I was an Occupy Wall Street skeptic. I admit it. I was dubious that camping in Liberty Park would have any impact at all on America's corporate culture. Wall Street is not really a literal place anymore, and since 9/11 you don't do anything in Lower Manhattan that they don't allow you to do, so how could occupying a park matter?
A few days into the occupation I went to see for myself and my worst fears were confirmed. By now you've heard the "dirty hippy" descriptions. For the record, as a relatively dirty hippy myself, I don't have a problem with that. But I saw the ratty cardboard and dirty sleeping bags and I thought, oh no, if this is the face of the movement, it's doomed.
At best, my impression of the camp at Liberty Park was that it was an interesting art installation, a creative interpretation of the Arab Spring protests. New York City doesn't really have a Speaker's Corner so perhaps, with so many interests represented under the Occupy Wall Street umbrella (or non-opaque tarp), the city could end up with a nice dynamic new political locus even if the whole "vanquishing the corporate demon" thing didn't work out.
As it has turned out, the very spectacle that I was concerned would undermine the cause, has helped anchor it and give the media (and the world, apparently) a hook to tie a new narrative to. As Rachel pointed out Monday night:
In the month before the "Occupy Wall Street" movement, there were, to our count, 164 mentions of the phrase corporate greed in the news. One month, 164 mentions.In the month since the "Occupy Wall Street" movement has been under way, 1,801 mentions of that same phrase: corporate greed in the news.

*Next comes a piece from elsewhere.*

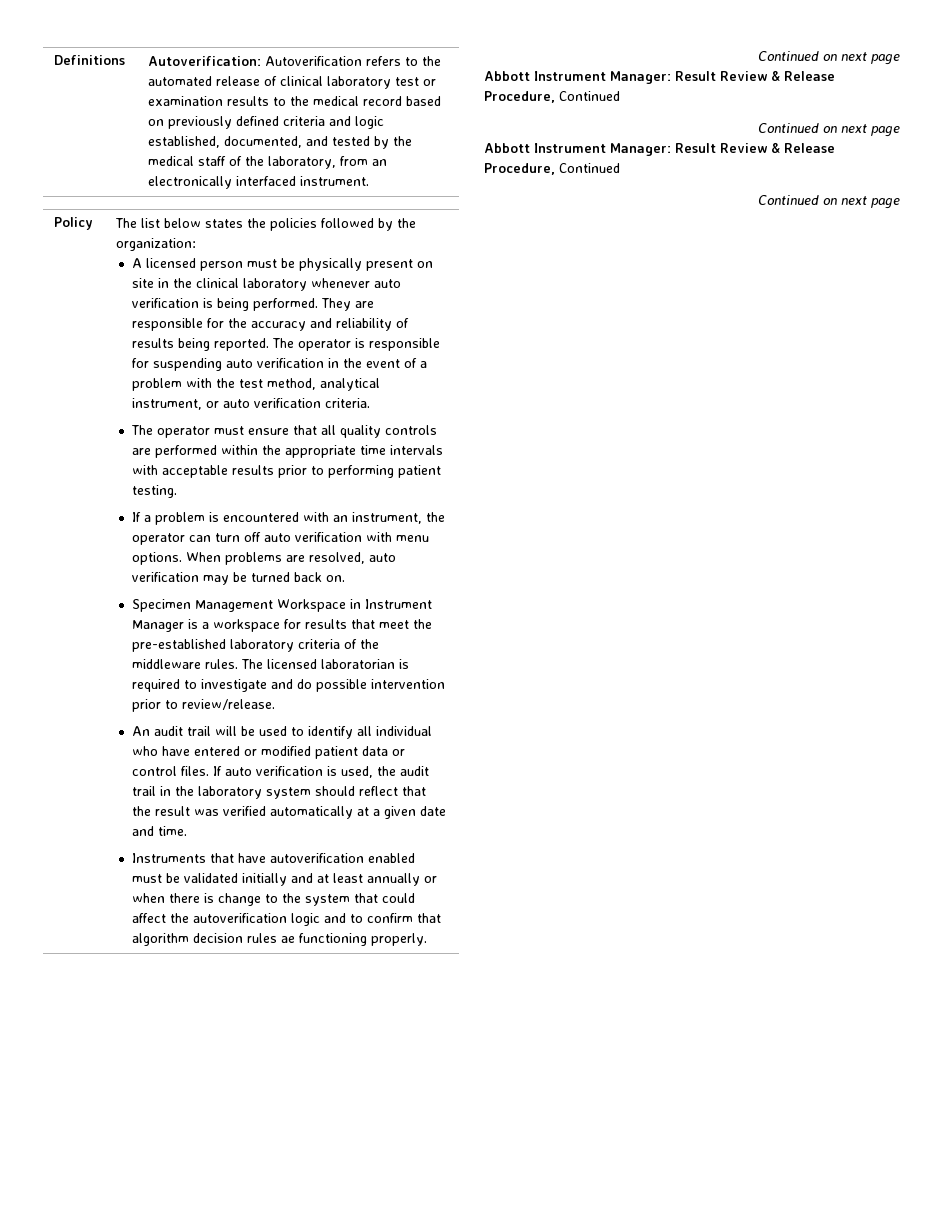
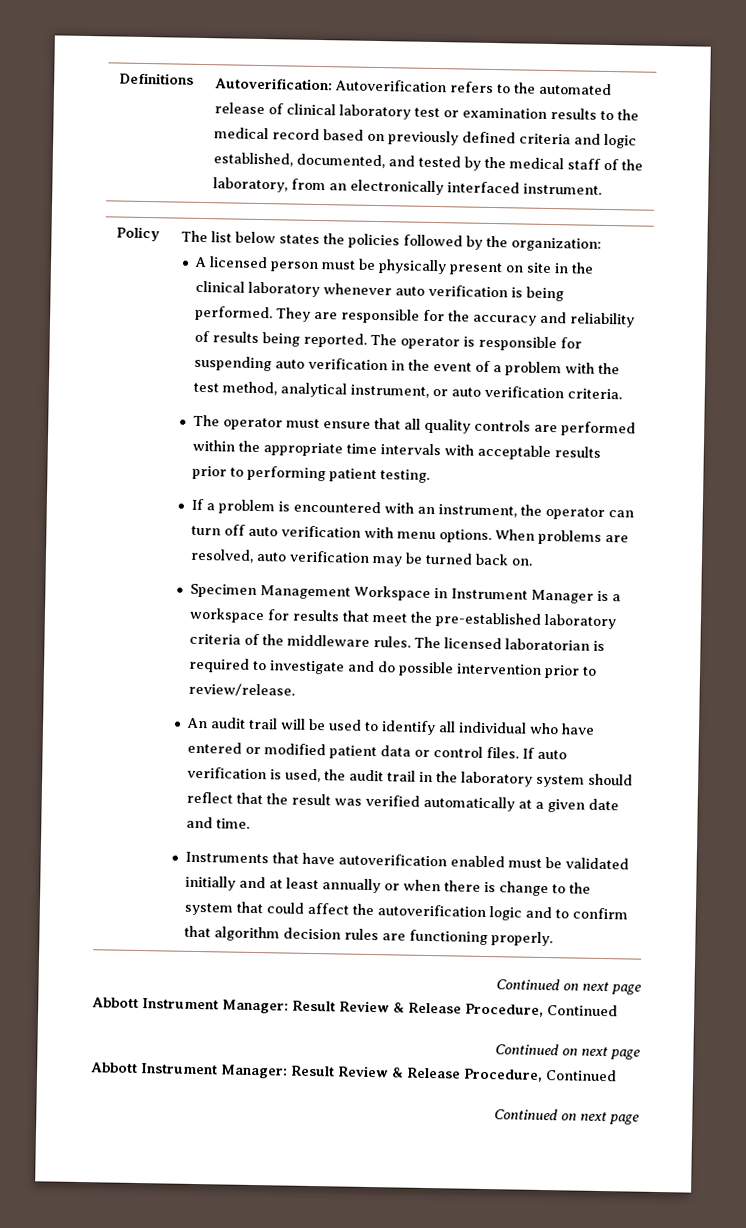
[280,936,295,943] ae -> [382,933,407,941] are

Full credit to Occupy Wall Street for making this happen. Whether it was through all of those "there's no coherent message" articles at the beginning, or feeding the right-wing freak-out machine, or the second-guessing better-way columns I've been seeing lately, or serving as nothing more than a movie-set backdrop for stand-up news reporters and political opportunists, the circus at Liberty Park has done its job as a starting point.
I still don't think the answers to the world's problems are going to be written with donated paint on the torn-off side of a cardboard box, but, as Paul Krugman wrote recently, "we shouldn't make too much of the lack of specifics. It's clear what kinds of things the Occupy Wall Street demonstrators want, and it's really the job of policy intellectuals and politicians to fill in the details."
Rachel helped clarify my understanding of this when she talked to Andrea Mitchell the other day:
There is a sort of genius to it. By remaining a sort of inchoate, angry, but not very specific force, they are allowing everybody else in the country who is frustrated with Wall Street and the current state of the economy to sort of project what they think is important onto those protesters.
As such, the folks in that small square in Lower Manhattan, even the dirty ones, have helped contextualize America's myriad grievances with Washington, D.C. as problems that need solving instead of data points describing the new accepted reality.